TP53 Gene

The TP53 gene (TP53 is the acronym for Tumor Protein 53) is a tumor suppressor gene. In humans, the TP53 gene is located on the short arm of chromosome 17 (17p13.1). The gene comprises 20 kb, with a non-coding exon 1 and a very long first intron of 10 kb. TP53 orthologs have been identified in most mammals for which complete genome data are now available.

The gene encodes the tumour suppressor protein p53, which contains transcription activation, DNA binding and oligomerization domains. The transcription factor Tp53 acts as a tumor suppressor in many tumor types; induces growth arrest or apoptosis depending on physiological circumstances and cell type (Guo A et al. 2000;Louria-Hayon I et al. 2003). P53 responds to various cellular stress factors to regulate the expression of target genes and thereby induce cell cycle arrest, apoptosis, senescence, DNA repair or metabolic changes.

TP53 mutations occur in all types of cancer. Loss of a tumor suppressor usually occurs through major deleterious events such as frameshift mutations or premature stop codons. However, in TP53, many of the mutations observed in cancer are single nucleotide missense variants. For example, UV-induced genomic signatures (C>t or CC>TT) are detected in atypical fibroxanthoma and pleomorphic dermal sarcoma. They are regarded as the main risk factors for the development of these tumors.

Mutations associated with myelodysplastic syndrome have also been described. These are also seen as a rather unfavorable prognostic sign. An important paralog of this gene is TP73.

Alternative splicing of the TP53 gene (see mutations below) and the use of alternative promoters lead to several transcript variants and isoforms. Tp53 mutations are found in all malignant tumor types. They contribute to the complex network of molecular events that lead to tumor formation. Loss of a tumor suppressor usually occurs through major deleterious events, such as frameshift mutations or premature stop codons. There is no single hotspot in the DNA binding domain, but the majority of mutations occur at amino acid positions 175, 245, 248, 273 and 282.

In order for the encoded protein to fulfill its biological function, four p53 polypeptides must form a tetramer that acts as a transcription factor. Therefore, even an inactivating mutation in one of the four polypeptides can lead to a dominant-negative phenotype of varying degrees.

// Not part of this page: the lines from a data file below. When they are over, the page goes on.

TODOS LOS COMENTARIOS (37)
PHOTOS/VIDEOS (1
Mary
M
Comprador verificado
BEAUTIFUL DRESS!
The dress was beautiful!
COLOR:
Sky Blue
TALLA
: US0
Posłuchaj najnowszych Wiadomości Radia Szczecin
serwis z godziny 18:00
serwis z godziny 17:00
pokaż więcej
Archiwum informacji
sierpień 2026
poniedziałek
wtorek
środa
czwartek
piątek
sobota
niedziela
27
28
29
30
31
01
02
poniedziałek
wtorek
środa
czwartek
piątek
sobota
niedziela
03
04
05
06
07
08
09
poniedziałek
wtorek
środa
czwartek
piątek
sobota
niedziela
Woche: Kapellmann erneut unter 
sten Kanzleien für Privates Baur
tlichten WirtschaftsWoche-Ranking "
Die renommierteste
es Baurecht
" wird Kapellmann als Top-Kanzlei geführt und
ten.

Germline-associated TP53 mutations are the hallmark of Li-Fraumeni syndrome, an autosomal dominant inherited tumor predisposition syndrome in which children and adolescents develop multiple tumors, particularly of the adrenal gland, soft tissue, bone and mammary gland. It was also found that many variants (both germline and somatic) have a prognostic influence on the outcome of patients.

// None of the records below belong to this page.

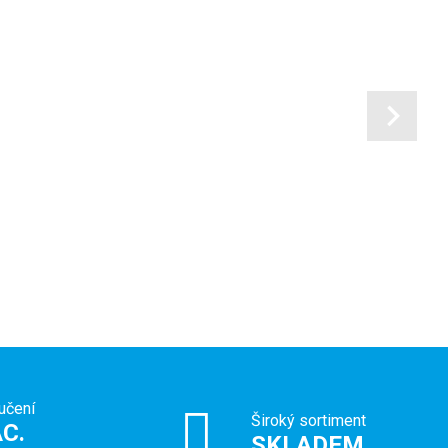
učení
Široký sortiment
C.
SKLADEM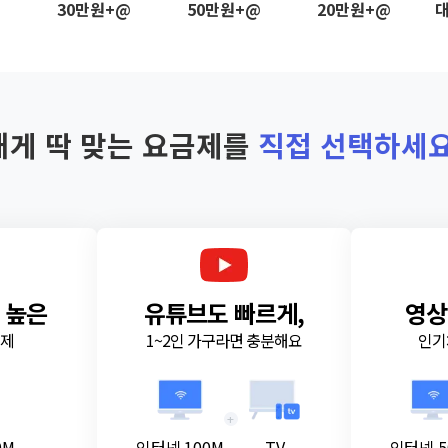
@
30만원+@
50만원+@
20만원+@
대
내게 딱 맞는 요금제를
직접 선택하세요
 높은
유튜브도 빠르게,
영상
금제
1~2인 가구라면 충분해요
인기
+
0M
인터넷 100M
TV
인터넷 5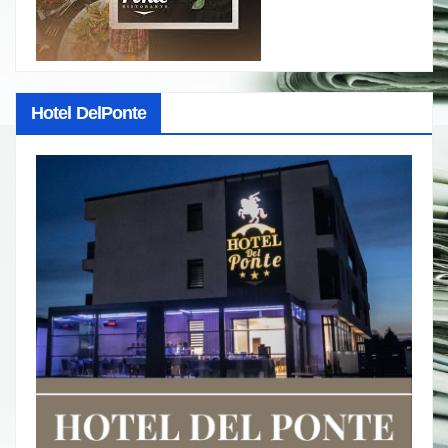
Hotel DelPonte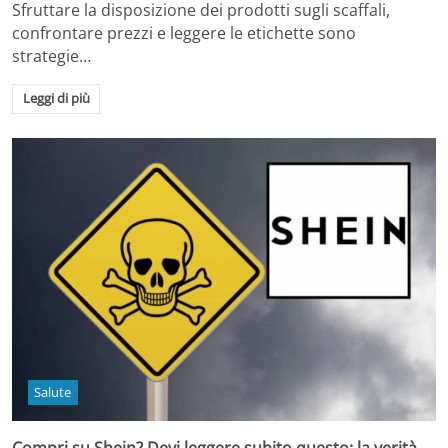
Sfruttare la disposizione dei prodotti sugli scaffali,
confrontare prezzi e leggere le etichette sono
strategie…
Leggi di più
Salute
Compri su Shein? Devi leggere subito questo: la verità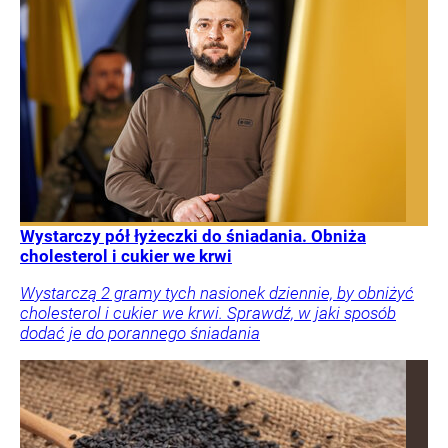
Wystarczy pół łyżeczki do śniadania. Obniża
cholesterol i cukier we krwi
Wystarczą 2 gramy tych nasionek dziennie, by obniżyć
cholesterol i cukier we krwi. Sprawdź, w jaki sposób
dodać je do porannego śniadania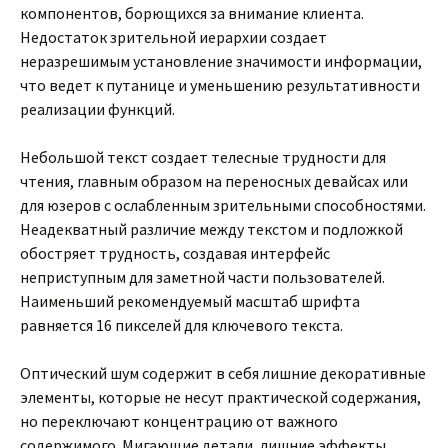
компонентов, борющихся за внимание клиента.
Недостаток зрительной иерархии создает
неразрешимым установление значимости информации,
что ведет к путанице и уменьшению результативности
реализации функций.
Небольшой текст создает телесные трудности для
чтения, главным образом на переносных девайсах или
для юзеров с ослабленным зрительными способностями.
Неадекватный различие между текстом и подложкой
обостряет трудность, создавая интерфейс
неприступным для заметной части пользователей.
Наименьший рекомендуемый масштаб шрифта
равняется 16 пикселей для ключевого текста.
Оптический шум содержит в себя лишние декоративные
элементы, которые не несут практической содержания,
но переключают концентрацию от важного
содержимого. Мигающие детали, лишние эффекты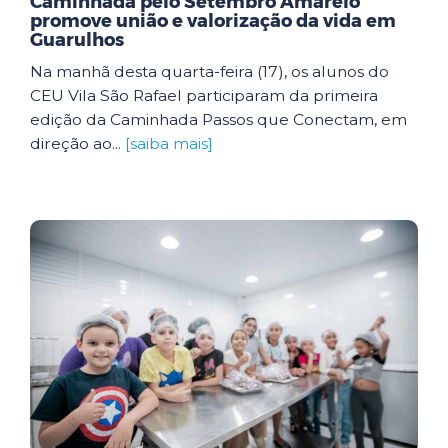
Caminhada pelo Setembro Amarelo
promove união e valorização da vida em
Guarulhos
Na manhã desta quarta-feira (17), os alunos do
CEU Vila São Rafael participaram da primeira
edição da Caminhada Passos que Conectam, em
direção ao...
[saiba mais]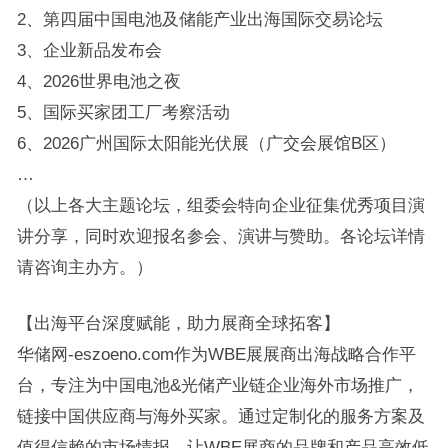
2、第四届中国电池及储能产业出海国际交易论坛
3、企业新品发布会
4、2026世界电池之夜
5、国际买家团工厂考察活动
6、2026广州国际太阳能光伏展（广交会展馆B区）
…
（以上各大主题论坛，组委会特向企业征集优秀项目演
讲分享，同时欢迎报名参会、演讲与赞助。各论坛详情
请咨询主办方。）
【出海平台深度赋能，助力展商全球拓客】
华储网-eszoeno.com作为WBE展展商出海战略合作平
台，专注为中国电池&光储产业链企业海外市场推广，
链接中国供应商与海外买家。通过定制化的服务方案及
值得信赖的市场情报，让WBE展商的品牌和产品高效低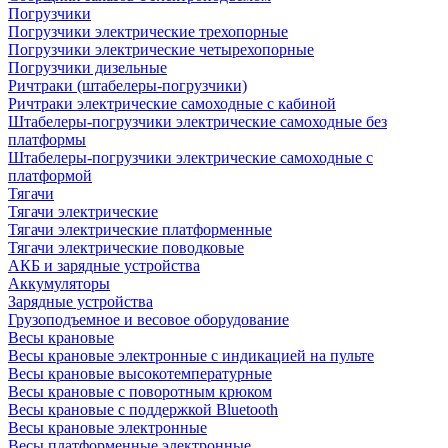
Погрузчики
Погрузчики электрические трехопорные
Погрузчики электрические четырехопорные
Погрузчики дизельные
Ричтраки (штабелеры-погрузчики)
Ричтраки электрические самоходные с кабиной
Штабелеры-погрузчики электрические самоходные без
платформы
Штабелеры-погрузчики электрические самоходные с
платформой
Тягачи
Тягачи электрические
Тягачи электрические платформенные
Тягачи электрические поводковые
АКБ и зарядные устройства
Аккумуляторы
Зарядные устройства
Грузоподъемное и весовое оборудование
Весы крановые
Весы крановые электронные с индикацией на пульте
Весы крановые высокотемпературные
Весы крановые с поворотным крюком
Весы крановые с поддержкой Bluetooth
Весы крановые электронные
Весы платформенные электронные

1. An W et al. (2004) Ordered cooperative functions of PRMT1, p300, and CARM1 in transcriptional activation by p53. Cell 117:735-748
2. Barbosa K et al.(2019) The role of TP53 in acute myeloid leukemia: Challenges and opportunities. Genes Chromosomes Cancer 58:875-888.
3. Bergamaschi D et al. (2003) iASPP oncoprotein is a key inhibitor of p53 conserved from worm to human. Nat Genet 33:162-7.
4. Guo A et al. (2000) The function of PML in p53-dependent apoptosis. Nat Cell Biol 10:730-736.
5. Huarte M et al. (2010) A large intergenic noncoding RNA induced by p53 mediates global gene repression in the p53 response. Cell 142:409-419.
6. Jiao XD et al. (2018) The prognostic value of TP53 and its correlation with EGFR mutation in advanced non-small cell lung cancer, an analysis based on cBioPortal data base. Lung Cancer123:70-75.
7. Louria-Hayon I et al. (2003) The promyelocytic leukemia protein protects p53 from Mdm2-mediated inhibition and degradation. J Biol Chem 278:33134-33141.
8. Nieuwenburg SA et al. (2020) Cumulative risk of skin cancer in patients with Li-Fraumeni syndrome. Fam Cancer 19:347-351.
9. Petry V et al. (2020) Radiotherapy-induced malignancies in breast cancer patients with TP53 pathogenic germline variants (Li-Fraumeni syndrome). Fam Cancer 19:47-53.
10. Valdez JM et al. (2017) Li-Fraumeni syndrome: aparadigm for the understanding of hereditary cancer predisposition. Br JHaematol 176:539-552.